Required work
Once the data has been read, return all of it precisely as written.

Exercise data
___
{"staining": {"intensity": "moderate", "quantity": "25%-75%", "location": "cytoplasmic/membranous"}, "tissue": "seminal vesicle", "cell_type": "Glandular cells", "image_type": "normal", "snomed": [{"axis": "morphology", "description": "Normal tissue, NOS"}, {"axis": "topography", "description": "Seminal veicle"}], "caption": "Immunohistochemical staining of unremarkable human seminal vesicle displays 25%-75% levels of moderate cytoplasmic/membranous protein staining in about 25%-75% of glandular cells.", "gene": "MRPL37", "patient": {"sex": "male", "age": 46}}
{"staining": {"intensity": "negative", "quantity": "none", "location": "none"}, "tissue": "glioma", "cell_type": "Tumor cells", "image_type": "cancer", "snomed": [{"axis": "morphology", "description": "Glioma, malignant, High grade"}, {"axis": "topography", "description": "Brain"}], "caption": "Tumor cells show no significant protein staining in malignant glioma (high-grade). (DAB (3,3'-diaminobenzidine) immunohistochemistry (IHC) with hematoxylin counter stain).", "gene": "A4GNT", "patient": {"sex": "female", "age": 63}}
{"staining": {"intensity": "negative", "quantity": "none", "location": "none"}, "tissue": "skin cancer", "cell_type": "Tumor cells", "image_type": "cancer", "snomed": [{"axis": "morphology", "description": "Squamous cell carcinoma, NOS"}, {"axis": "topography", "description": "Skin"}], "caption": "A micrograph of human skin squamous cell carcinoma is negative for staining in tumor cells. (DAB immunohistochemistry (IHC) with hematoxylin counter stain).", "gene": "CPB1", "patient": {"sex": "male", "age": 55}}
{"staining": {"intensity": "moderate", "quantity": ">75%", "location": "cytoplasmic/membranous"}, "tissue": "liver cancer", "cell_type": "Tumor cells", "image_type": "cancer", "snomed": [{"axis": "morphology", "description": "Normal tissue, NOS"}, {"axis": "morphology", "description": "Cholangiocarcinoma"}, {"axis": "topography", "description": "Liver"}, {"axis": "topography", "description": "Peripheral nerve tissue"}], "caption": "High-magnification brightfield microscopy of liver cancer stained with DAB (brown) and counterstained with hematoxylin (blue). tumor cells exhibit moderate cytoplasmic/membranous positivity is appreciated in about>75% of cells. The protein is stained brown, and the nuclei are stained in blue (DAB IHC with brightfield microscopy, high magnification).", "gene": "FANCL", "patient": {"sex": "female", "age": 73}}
___
Your response
{"staining": {"intensity": "moderate", "quantity": "25%-75%", "location": "cytoplasmic/membranous"}, "tissue": "seminal vesicle", "cell_type": "Glandular cells", "image_type": "normal", "snomed": [{"axis": "morphology", "description": "Normal tissue, NOS"}, {"axis": "topography", "description": "Seminal veicle"}], "caption": "Immunohistochemical staining of unremarkable human seminal vesicle displays 25%-75% levels of moderate cytoplasmic/membranous protein staining in about 25%-75% of glandular cells.", "gene": "MRPL37", "patient": {"sex": "male", "age": 46}}
{"staining": {"intensity": "negative", "quantity": "none", "location": "none"}, "tissue": "glioma", "cell_type": "Tumor cells", "image_type": "cancer", "snomed": [{"axis": "morphology", "description": "Glioma, malignant, High grade"}, {"axis": "topography", "description": "Brain"}], "caption": "Tumor cells show no significant protein staining in malignant glioma (high-grade). (DAB (3,3'-diaminobenzidine) immunohistochemistry (IHC) with hematoxylin counter stain).", "gene": "A4GNT", "patient": {"sex": "female", "age": 63}}
{"staining": {"intensity": "negative", "quantity": "none", "location": "none"}, "tissue": "skin cancer", "cell_type": "Tumor cells", "image_type": "cancer", "snomed": [{"axis": "morphology", "description": "Squamous cell carcinoma, NOS"}, {"axis": "topography", "description": "Skin"}], "caption": "A micrograph of human skin squamous cell carcinoma is negative for staining in tumor cells. (DAB immunohistochemistry (IHC) with hematoxylin counter stain).", "gene": "CPB1", "patient": {"sex": "male", "age": 55}}
{"staining": {"intensity": "moderate", "quantity": ">75%", "location": "cytoplasmic/membranous"}, "tissue": "liver cancer", "cell_type": "Tumor cells", "image_type": "cancer", "snomed": [{"axis": "morphology", "description": "Normal tissue, NOS"}, {"axis": "morphology", "description": "Cholangiocarcinoma"}, {"axis": "topography", "description": "Liver"}, {"axis": "topography", "description": "Peripheral nerve tissue"}], "caption": "High-magnification brightfield microscopy of liver cancer stained with DAB (brown) and counterstained with hematoxylin (blue). tumor cells exhibit moderate cytoplasmic/membranous positivity is appreciated in about>75% of cells. The protein is stained brown, and the nuclei are stained in blue (DAB IHC with brightfield microscopy, high magnification).", "gene": "FANCL", "patient": {"sex": "female", "age": 73}}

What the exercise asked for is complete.